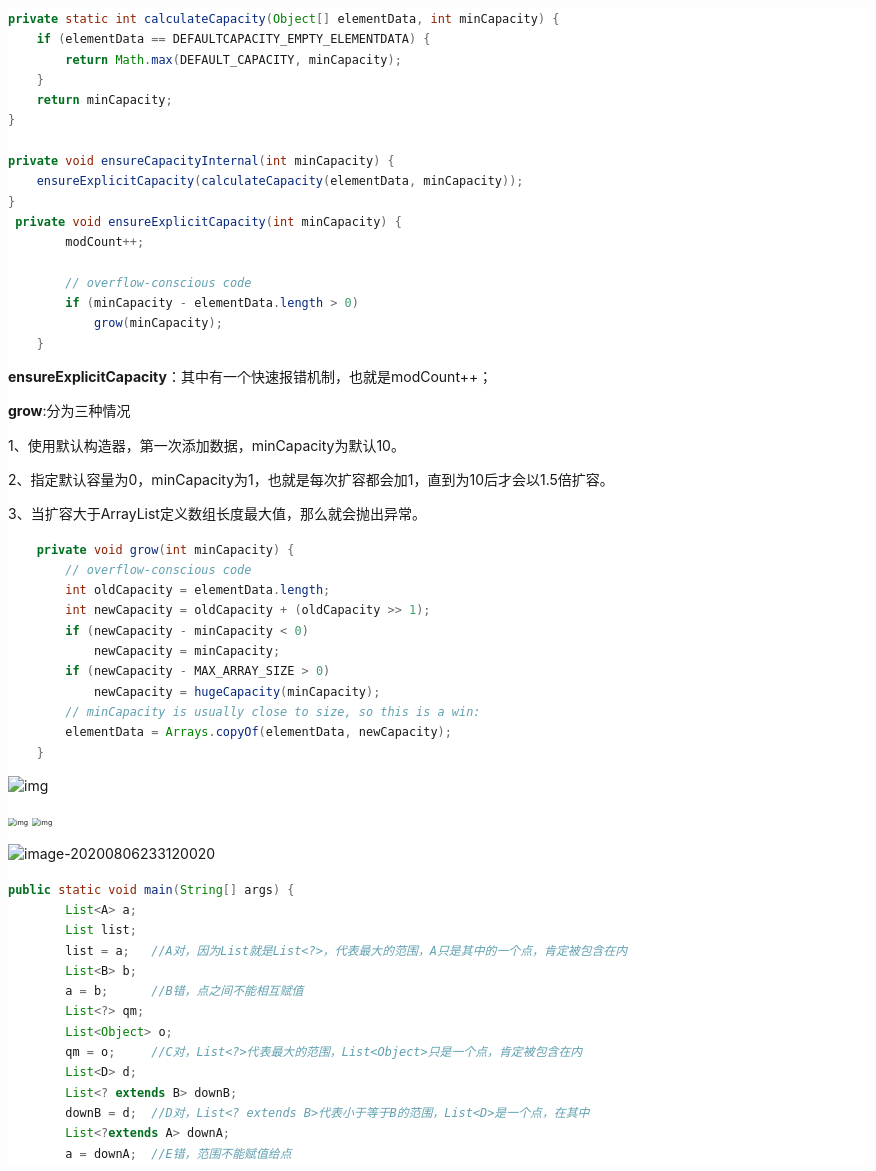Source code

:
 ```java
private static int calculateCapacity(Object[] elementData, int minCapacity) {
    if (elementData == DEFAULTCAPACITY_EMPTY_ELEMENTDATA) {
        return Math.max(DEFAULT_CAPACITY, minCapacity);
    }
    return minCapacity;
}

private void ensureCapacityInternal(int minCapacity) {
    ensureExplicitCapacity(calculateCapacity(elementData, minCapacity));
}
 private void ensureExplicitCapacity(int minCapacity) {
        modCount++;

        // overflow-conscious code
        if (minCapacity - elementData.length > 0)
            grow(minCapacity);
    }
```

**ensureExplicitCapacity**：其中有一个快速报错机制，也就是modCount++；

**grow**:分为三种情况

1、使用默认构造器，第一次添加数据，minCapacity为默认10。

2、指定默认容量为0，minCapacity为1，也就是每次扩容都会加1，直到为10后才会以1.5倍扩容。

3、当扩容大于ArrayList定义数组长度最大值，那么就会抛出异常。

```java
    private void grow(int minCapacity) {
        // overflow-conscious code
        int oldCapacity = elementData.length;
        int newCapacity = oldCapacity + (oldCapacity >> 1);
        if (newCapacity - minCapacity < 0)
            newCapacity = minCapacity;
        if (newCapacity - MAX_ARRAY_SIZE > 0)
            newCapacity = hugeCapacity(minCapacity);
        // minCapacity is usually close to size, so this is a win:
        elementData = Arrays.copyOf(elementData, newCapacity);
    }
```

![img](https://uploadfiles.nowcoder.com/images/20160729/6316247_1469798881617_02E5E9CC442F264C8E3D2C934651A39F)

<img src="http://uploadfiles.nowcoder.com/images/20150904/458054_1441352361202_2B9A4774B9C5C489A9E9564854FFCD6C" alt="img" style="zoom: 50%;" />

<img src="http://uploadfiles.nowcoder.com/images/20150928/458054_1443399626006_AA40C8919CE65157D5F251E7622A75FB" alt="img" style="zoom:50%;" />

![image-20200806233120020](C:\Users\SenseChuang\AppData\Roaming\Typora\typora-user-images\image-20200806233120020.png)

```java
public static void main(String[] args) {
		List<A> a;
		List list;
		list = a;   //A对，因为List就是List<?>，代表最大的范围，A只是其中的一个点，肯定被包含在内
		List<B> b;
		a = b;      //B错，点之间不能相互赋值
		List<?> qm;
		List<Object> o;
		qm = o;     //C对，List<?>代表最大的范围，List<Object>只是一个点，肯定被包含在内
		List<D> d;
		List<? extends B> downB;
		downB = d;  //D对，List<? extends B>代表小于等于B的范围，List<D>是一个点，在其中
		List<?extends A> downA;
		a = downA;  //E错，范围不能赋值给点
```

• • • •

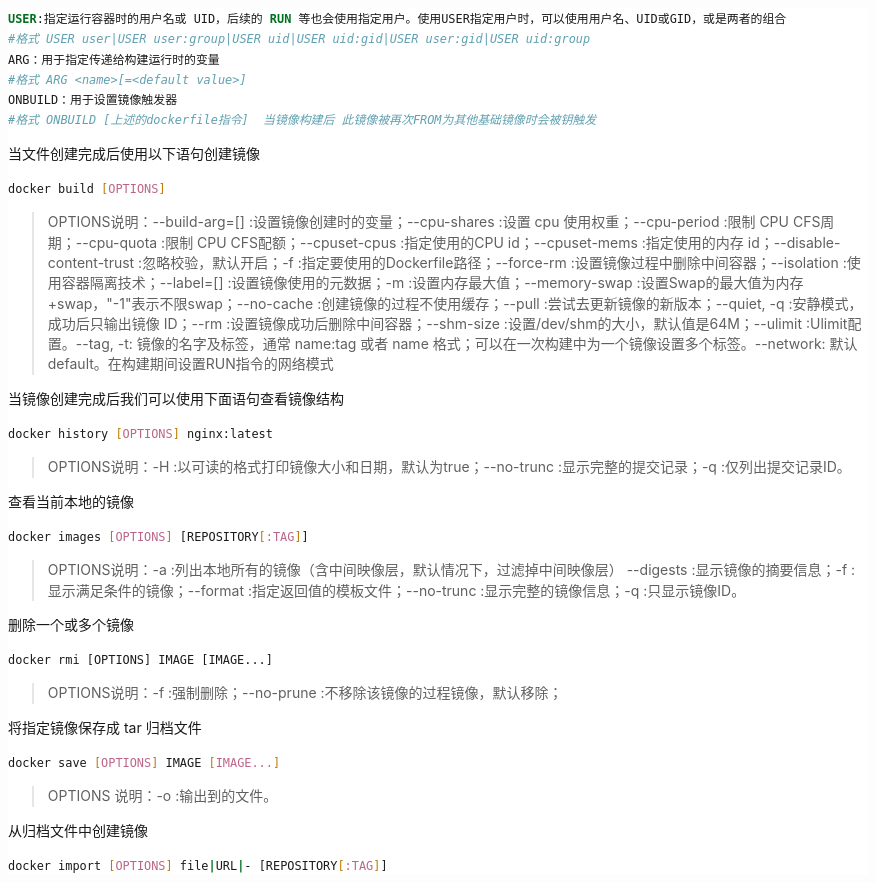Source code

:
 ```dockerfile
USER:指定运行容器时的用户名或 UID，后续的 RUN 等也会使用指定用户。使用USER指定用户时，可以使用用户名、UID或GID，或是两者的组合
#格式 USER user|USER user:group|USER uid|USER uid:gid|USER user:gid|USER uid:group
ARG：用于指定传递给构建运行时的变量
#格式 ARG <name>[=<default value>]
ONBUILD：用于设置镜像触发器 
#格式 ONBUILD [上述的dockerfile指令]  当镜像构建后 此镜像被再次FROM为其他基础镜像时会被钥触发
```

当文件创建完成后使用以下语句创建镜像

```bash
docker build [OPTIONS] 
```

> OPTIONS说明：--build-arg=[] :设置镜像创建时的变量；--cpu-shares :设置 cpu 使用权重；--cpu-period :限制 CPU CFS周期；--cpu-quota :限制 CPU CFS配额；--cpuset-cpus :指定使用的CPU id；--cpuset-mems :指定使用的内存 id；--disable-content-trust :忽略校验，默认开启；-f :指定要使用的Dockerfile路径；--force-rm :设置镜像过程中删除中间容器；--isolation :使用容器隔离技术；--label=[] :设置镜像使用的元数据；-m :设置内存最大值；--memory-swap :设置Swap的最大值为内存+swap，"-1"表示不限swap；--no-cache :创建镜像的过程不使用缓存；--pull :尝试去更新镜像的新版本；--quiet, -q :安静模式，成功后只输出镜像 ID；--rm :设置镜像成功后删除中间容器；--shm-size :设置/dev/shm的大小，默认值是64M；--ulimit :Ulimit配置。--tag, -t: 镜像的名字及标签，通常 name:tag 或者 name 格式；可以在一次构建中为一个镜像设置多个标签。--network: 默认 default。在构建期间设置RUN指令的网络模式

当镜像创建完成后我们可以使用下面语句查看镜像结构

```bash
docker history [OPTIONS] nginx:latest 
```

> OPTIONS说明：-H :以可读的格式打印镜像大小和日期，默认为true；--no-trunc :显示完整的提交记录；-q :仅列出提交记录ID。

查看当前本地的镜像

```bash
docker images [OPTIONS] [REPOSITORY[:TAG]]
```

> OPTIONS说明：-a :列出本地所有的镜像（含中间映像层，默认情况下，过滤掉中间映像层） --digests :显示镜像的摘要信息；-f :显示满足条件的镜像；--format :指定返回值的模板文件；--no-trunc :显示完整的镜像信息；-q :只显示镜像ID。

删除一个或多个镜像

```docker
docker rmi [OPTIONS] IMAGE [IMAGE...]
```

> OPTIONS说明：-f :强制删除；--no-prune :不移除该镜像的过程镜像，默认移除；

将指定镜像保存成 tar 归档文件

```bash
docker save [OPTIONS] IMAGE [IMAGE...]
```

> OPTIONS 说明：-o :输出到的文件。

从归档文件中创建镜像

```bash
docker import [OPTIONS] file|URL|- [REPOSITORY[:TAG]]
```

• • • •

▸ TASK INSTRUCTIONS:
Which lines of the listing contain the string "downB"? Copy each of them.

▸ WRITTEN ANSWER:
		List<? extends B> downB;
		downB = d;  //D对，List<? extends B>代表小于等于B的范围，List<D>是一个点，在其中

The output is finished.